# I got a new rig from Craft Holsters



## Goldwing (Nov 5, 2014)

I just received a leather gun belt and custom holster for my light bearing G-34 today. Craft Holsters® - Concealed Carry Holsters & Duty Gear
Both the belt and holster appear to be top quality leather and the stitching and craftsmanship looks very good.
The folks at Craft were thoughtful enough to include a bottle of leather conditioner to help break in the leather to the exact shape of the light. I just wrapped the gun in plastic cling wrap and put it in the holster then applied the conditioner to the areas that feel too snug and let it sit overnight.
I will post pics tomorrow.


----------



## Shipwreck (Jan 26, 2006)

Very nice. I have ordered a few holsters from them over the years


----------



## Goldwing (Nov 5, 2014)

I had a delay due to a camera PC interface glitch and I apologize for the late pics.

Here you go.



















The pistol is of course a Glock 34 and it is equipped with an Olight PL-mini 600 lumen work light. I ordered this in a left hand model that is custom made for the light bearing pistol.

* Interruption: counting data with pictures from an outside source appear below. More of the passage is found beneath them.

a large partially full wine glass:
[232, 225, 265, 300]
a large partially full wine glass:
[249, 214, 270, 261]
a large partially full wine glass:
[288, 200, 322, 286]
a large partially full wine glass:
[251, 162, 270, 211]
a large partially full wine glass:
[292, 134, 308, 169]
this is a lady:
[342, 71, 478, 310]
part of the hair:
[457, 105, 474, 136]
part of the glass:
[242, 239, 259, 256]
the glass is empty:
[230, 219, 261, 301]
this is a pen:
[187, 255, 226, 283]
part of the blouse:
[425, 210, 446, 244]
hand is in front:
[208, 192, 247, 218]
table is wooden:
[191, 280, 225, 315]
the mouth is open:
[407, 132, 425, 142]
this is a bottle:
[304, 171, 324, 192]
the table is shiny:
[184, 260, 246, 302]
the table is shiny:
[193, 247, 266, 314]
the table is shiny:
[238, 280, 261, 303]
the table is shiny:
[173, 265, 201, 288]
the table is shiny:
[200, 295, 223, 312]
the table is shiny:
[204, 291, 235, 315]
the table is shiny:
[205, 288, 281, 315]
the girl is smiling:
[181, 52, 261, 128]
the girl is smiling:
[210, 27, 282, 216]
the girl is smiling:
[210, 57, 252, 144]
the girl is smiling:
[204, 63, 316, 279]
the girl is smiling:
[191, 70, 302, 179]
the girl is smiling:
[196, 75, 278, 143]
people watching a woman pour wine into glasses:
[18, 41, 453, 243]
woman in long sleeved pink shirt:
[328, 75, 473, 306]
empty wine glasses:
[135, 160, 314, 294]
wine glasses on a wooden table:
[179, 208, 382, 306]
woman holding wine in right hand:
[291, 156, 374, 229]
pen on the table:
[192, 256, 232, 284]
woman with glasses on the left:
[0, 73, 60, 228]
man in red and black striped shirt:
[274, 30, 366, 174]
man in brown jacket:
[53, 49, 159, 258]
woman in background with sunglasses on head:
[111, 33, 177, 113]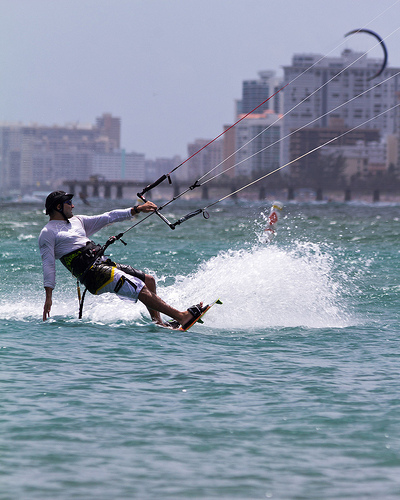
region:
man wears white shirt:
[42, 233, 68, 242]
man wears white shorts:
[123, 285, 133, 297]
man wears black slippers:
[188, 295, 212, 331]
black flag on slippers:
[212, 292, 227, 312]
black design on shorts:
[114, 276, 130, 286]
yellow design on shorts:
[109, 269, 115, 277]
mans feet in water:
[151, 285, 227, 341]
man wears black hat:
[41, 187, 67, 204]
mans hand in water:
[32, 307, 65, 335]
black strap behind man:
[75, 285, 90, 319]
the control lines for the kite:
[103, 3, 399, 247]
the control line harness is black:
[59, 231, 120, 281]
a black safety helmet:
[43, 189, 73, 220]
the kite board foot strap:
[187, 302, 202, 319]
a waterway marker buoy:
[258, 195, 283, 245]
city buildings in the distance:
[0, 113, 147, 193]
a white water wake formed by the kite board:
[216, 240, 368, 329]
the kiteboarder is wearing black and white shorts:
[86, 257, 143, 301]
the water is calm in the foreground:
[0, 333, 398, 498]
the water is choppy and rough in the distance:
[0, 200, 43, 306]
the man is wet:
[55, 194, 258, 379]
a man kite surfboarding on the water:
[38, 2, 398, 332]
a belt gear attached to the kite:
[58, 239, 112, 280]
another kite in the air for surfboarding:
[342, 29, 398, 83]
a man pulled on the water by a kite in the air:
[39, 188, 223, 332]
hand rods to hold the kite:
[137, 192, 173, 229]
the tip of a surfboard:
[179, 298, 225, 332]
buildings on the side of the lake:
[1, 47, 399, 188]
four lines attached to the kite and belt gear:
[167, 4, 397, 204]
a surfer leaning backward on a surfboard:
[38, 171, 223, 332]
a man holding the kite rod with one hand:
[38, 190, 224, 335]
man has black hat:
[36, 187, 81, 225]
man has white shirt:
[36, 206, 150, 279]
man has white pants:
[82, 262, 164, 292]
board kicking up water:
[159, 223, 347, 342]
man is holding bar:
[119, 166, 191, 239]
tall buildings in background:
[235, 64, 375, 165]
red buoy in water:
[264, 200, 280, 237]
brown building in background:
[1, 103, 138, 202]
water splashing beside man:
[197, 249, 363, 341]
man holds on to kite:
[83, 178, 181, 234]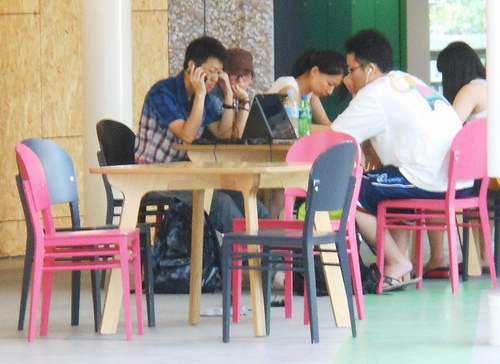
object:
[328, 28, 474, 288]
person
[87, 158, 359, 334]
table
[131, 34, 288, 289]
person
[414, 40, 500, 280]
person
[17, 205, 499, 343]
legs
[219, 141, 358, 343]
chair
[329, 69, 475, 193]
shirt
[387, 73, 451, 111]
design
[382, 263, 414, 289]
foot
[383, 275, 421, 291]
flip flop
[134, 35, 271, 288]
man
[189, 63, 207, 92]
hand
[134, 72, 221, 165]
shirt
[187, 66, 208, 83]
phone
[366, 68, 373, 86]
earbuds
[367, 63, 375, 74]
ear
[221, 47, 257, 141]
girl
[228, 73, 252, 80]
glasses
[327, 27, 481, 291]
man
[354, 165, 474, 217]
shorts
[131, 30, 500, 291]
people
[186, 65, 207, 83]
cell phone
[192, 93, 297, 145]
laptop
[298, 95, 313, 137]
bottle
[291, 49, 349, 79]
hair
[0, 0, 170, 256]
wall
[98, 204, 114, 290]
leg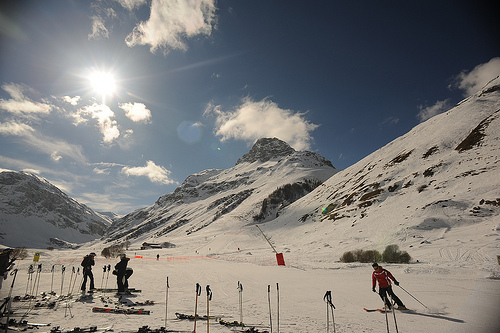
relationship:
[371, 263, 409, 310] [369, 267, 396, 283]
people in a coat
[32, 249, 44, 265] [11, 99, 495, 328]
sign in snow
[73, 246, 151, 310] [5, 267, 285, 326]
people among ski poles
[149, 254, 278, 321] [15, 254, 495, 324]
tracks in snow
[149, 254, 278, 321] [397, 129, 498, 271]
tracks in snow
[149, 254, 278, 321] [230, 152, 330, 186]
tracks in snow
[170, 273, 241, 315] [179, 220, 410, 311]
poles in snow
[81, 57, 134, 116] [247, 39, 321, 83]
bright sun in sky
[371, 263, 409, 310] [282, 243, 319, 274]
people zooming through snow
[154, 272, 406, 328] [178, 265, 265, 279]
poles in snow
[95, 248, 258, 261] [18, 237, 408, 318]
boundaries in snow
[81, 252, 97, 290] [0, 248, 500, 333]
man walking on ground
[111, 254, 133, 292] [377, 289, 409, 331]
people standing near poles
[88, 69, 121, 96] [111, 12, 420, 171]
bright sun shining in sky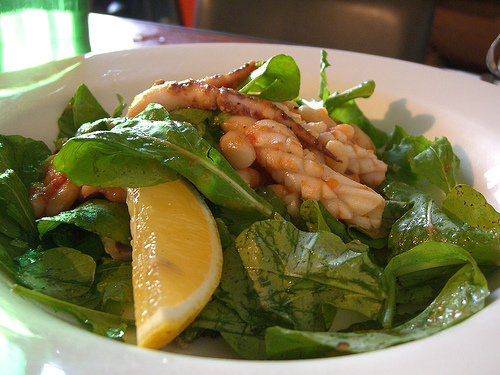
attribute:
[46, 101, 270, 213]
spinach — green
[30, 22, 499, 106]
bowl — white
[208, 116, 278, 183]
bean — brown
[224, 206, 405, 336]
leaf — green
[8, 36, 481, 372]
bowl — white, salad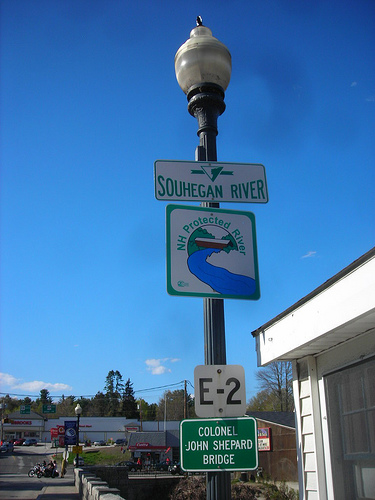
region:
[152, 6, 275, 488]
Large street light post with multiple signs on it.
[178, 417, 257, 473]
Green and white sign that reads Colenel John Shepard Bridge.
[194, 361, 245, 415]
Square white and black sign that reads 'E-2'.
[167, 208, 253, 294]
Large square sign that reads 'NH Protected River'.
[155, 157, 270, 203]
White rectangular sign that reads 'Souhegan River'.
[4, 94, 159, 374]
Forecast is clear blue skies.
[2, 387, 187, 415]
Assorted green trees in the distance.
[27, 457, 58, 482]
Motorcyclists driving on the road.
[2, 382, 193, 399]
Telephone wires spanning across picture.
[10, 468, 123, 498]
A paved road bridge.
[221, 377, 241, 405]
number on the sign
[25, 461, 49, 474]
motorcycles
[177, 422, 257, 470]
the sign is green and white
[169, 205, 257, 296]
a sign on the pole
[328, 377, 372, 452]
a window in the building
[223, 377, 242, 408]
the 2 is black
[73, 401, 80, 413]
a street light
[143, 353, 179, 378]
white clouds in the sky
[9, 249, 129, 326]
the sky is clear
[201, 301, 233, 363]
a pole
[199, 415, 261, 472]
A street sign.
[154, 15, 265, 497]
A tall lamp post with street signs.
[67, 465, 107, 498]
A stone wall.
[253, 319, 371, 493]
A white building with siding.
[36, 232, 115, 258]
Beautiful blue skies.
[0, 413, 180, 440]
A shopping center.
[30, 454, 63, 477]
Motorcycles cross the street.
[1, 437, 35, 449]
Cars in a parking lot.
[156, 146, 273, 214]
white and green sign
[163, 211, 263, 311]
blue and white sign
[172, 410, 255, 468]
white and green bridge sign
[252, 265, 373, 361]
white awning over house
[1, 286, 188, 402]
blue and white sky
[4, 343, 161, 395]
few clouds in sky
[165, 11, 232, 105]
light on top of pole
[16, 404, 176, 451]
red and white store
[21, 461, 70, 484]
couple people on bikes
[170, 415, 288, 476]
a sign for a bridge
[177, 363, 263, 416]
a sign reading e 2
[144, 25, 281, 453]
a light post with signs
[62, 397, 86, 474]
a flag hanging from pole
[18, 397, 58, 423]
green road sign above store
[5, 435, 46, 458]
cars parked in front of store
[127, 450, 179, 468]
people outside of a store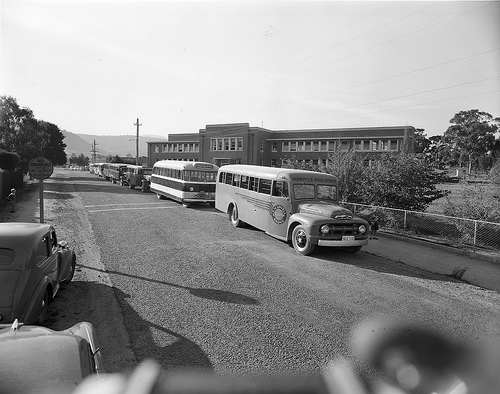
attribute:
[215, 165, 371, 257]
bus — grey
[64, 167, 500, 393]
street — dirt, tarmac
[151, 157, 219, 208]
bus — black, white, old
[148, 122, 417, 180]
building — photoed, old, brick, multi story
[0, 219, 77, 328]
car — small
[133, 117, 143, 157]
pole — electric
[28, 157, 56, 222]
sign — round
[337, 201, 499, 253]
fence — small, wire mesh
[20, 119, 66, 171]
tree — green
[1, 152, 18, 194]
tree — green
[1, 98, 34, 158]
tree — green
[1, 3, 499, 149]
sky — cloudy, hazy, grey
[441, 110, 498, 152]
tree — leaf filled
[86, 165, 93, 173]
bus — old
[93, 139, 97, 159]
pole — electric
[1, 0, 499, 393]
photo — black, white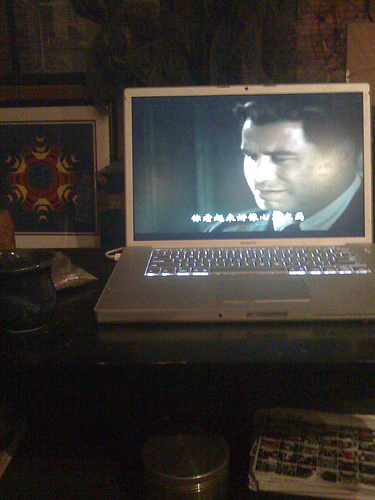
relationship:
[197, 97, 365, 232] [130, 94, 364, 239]
man on a screen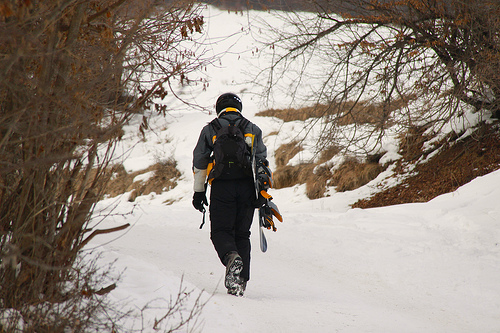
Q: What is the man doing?
A: Walking.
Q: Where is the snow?
A: On ground.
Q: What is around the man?
A: Snow.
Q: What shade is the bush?
A: Brown.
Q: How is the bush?
A: Dry.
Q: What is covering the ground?
A: Snow.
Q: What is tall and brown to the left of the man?
A: Trees.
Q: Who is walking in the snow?
A: A person.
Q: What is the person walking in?
A: Snow.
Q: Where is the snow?
A: On the ground.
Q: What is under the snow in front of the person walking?
A: Brown grass.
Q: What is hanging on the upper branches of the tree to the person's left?
A: Brown leaves.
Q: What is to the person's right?
A: Barren tree.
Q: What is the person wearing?
A: Snow suit.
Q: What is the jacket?
A: Gray.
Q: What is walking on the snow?
A: The single man.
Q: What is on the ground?
A: The snow.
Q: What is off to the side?
A: Some bare brown trees.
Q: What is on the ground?
A: Some more snow.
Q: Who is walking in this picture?
A: A man.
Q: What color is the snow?
A: White.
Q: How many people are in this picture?
A: One.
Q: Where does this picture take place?
A: On a snowy field.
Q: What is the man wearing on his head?
A: A helmet.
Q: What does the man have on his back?
A: A backpack.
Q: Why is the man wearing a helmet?
A: To protect his head in case of an accident.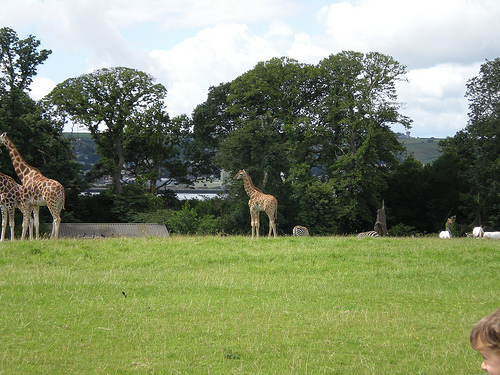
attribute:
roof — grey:
[56, 129, 219, 179]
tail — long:
[274, 196, 279, 224]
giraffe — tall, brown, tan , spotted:
[233, 168, 280, 237]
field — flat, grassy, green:
[1, 232, 498, 369]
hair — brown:
[468, 310, 498, 351]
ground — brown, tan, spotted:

After a very easy break in thanks to the supplied leather conditioner this thing fits myself and the G34 perfectly.

There is a very robust thumb break setup for retention.










As you can see the cant and design make a hog leg G34 fit very close to my 205# frame.










https://live.staticflickr.com/65535/51233305229_6eee2b441c_k.jpg[/img

The belt is very nice and there is a full on duty weight belt very similar to mine for a few bucks more if you want.


----------



## Al Mich (Mar 15, 2021)

Hey Terry! Awesome pics and I'm very glad you're happy with your new carry set  ... and you guys, if you want one like that, you know where to find us! Thanks again, mate! Al from Craft


----------



## Al Mich (Mar 15, 2021)

Shipwreck said:


> Very nice. I have ordered a few holsters from them over the years


Hey mate! Thank you for your ongoing support. We haven't forgotten how nicely you spoke about us in the past and we'll be happy to see you around for some more holsters in the future  Al from Craft


----------



## JohnCEa (Jan 20, 2020)

Nice holster


----------



## rickclark28 (Apr 14, 2019)

Great fit for the G34. I really like this one! Nice angle too. I love these guys for holsters!!
*Goldwing, the G34 still looks amazing. Nice shooters the G34.


----------